In 2016, 893 thousand tons of cargo and 13697 thousand passengers were transported. Compared to 2015, 25 thousand tons or 2.9 percent of cargo and 514 thousand people or 3.9 percent more passengers were transported.  Transportation routes connecting Baku with the city center.

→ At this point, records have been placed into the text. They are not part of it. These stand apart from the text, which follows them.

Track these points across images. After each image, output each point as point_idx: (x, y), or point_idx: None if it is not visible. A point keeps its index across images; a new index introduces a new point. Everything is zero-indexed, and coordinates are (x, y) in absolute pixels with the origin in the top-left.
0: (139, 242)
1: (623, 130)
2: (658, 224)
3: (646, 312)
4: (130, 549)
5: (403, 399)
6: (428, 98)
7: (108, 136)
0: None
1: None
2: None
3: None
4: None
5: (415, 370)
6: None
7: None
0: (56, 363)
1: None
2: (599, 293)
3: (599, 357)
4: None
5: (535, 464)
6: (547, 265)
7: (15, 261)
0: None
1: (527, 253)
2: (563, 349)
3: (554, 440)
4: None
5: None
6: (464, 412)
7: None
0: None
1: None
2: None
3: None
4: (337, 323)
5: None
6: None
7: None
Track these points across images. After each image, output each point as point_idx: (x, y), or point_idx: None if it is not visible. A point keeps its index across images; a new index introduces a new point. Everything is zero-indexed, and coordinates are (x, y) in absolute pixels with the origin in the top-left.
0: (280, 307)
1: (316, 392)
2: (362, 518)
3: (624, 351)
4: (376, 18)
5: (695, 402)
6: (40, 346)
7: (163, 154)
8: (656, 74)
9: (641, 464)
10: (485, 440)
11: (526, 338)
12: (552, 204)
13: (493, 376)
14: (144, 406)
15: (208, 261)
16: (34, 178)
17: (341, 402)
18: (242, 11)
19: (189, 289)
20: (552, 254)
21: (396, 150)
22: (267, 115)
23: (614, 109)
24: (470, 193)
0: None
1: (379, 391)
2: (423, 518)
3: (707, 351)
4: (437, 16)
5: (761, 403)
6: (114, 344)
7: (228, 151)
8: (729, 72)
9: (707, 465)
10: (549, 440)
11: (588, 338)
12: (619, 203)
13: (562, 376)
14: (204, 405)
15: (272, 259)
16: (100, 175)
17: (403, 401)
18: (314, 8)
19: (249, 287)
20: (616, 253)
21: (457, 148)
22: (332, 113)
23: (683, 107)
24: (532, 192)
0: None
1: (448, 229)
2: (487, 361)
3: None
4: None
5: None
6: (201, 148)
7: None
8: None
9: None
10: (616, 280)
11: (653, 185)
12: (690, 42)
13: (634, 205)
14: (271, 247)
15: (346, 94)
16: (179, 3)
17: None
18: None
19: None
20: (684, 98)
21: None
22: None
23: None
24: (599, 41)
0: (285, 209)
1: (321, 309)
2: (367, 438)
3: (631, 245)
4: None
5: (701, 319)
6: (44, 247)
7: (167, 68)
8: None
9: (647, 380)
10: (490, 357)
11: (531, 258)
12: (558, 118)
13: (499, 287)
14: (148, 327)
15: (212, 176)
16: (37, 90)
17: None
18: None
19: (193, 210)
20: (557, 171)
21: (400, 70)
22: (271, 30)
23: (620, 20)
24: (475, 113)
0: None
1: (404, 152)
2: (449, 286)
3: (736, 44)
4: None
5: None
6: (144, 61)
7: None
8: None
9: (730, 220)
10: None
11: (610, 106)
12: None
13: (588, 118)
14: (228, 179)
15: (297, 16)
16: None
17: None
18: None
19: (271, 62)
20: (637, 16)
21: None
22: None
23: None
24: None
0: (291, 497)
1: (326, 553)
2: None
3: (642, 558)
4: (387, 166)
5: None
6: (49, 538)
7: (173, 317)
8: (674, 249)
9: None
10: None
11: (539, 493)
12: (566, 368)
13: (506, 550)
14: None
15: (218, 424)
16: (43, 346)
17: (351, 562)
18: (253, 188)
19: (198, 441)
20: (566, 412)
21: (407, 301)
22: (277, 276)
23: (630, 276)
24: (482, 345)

|  |  | 2010 | 2012 | 2013 | 2014 | 2015 | 2016 |
|  | Cargo transportation, thousand tons | 635 | 742 | 789 | 816 | 868 | 893 |
|  | Freight turnover, million tons | 100,2 | 122,9 | 132,5 | 137,2 | 146,1 | 150,2 |
|  | Passenger transportation, thousand people | 9310 | 11011 | 11925 | 12437 | 13183 | 13697 |
|  | Passenger turnover, million Passenger km | 46,4 | 53,1 | 56,9 | 59,5 | 63,0 | 65,4 |
|  | Total number of cars, unit | 7296 | 7511 | 8273 | 9394 | 10361 | 11090 |
|  | including: |  |  |  |  |  |  |
|  | Trucks | 1190 | 1132 | 1212 | 1295 | 1294 | 1371 |
|  | Buses | 133 | 102 | 105 | 119 | 119 | 130 |
|  | Number of vehicles for public transportation | 5800 | 6217 | 6888 | 7899 | 8850 | 9481 |
|  | Personal cars | 5692 | 6147 | 6819 | 7826 | 8776 | 9404 |
|  | Vehicles for special purposes | 103 | 49 | 54 | 51 | 32 | 74 |
|  | Other vehicles | 70 | 11 | 14 | 30 | 66 | 34 |

=== Communication ===
In 2016, the total cost of various communication services was worth 805.2 thousand AZN provided by enterprises located within the district or Azerbaijan. It was 33.9 thousand AZN or 4.4% more than in 2015.

== Demographic information ==
The population of Goychay region is 111,400 (2011 census). The average population density in the city equals to 145 persons per square km. Approximately 32.89% of the population lives in Goychay city and 67.11% live in the villages. Goychay is home to many nationalities. Ethnic composition is as follows:
- Azerbaijanis - 99,086
- Russians - 189
- Lezgins - 1,054
- Ukrainians - 58
- Turks - 36
- Jews - 22
- Tatars - 28
- Avars - 2
- Georgians - 2
- Kurds - 6
- Armenians - 3
- Other minorities - 25

===Prominent people from Goychay===
- Habibi
- Ali khan Gantemir
- Hidayat Heydarov
- Rasul Rza
- Ali Kerim
- Anvar Mammadkhanli
- Isgender Coshgun
- Anar Rzayev
- Ali Samadli
- Ibrahim Goychayli
- Emin Mahmudov

== Festivals ==
Goychay Pomegranate Festival is a major event that takes place annually in the city of Goychay starting on 3 November 2006 by Ministry of Culture and Tourism of the Republic of Azerbaijan and the Executive Authority of the Goychay Region. The event embraces a fair and an exhibition of Azerbaijani fruit-cuisine that presents different varieties of pomegranates as well as many kinds of pomegranate products produced in local enterprises. Within the framework of this event, holding a parade has become an integral part of the festival which includes traditional Azerbaijani dances and Azerbaijani music. The competitions such as the biggest pomegranate or pomegranate eating competition are minor events held to make the festival more attractive for the visitors. Festival usually takes place in autumn (mainly in October).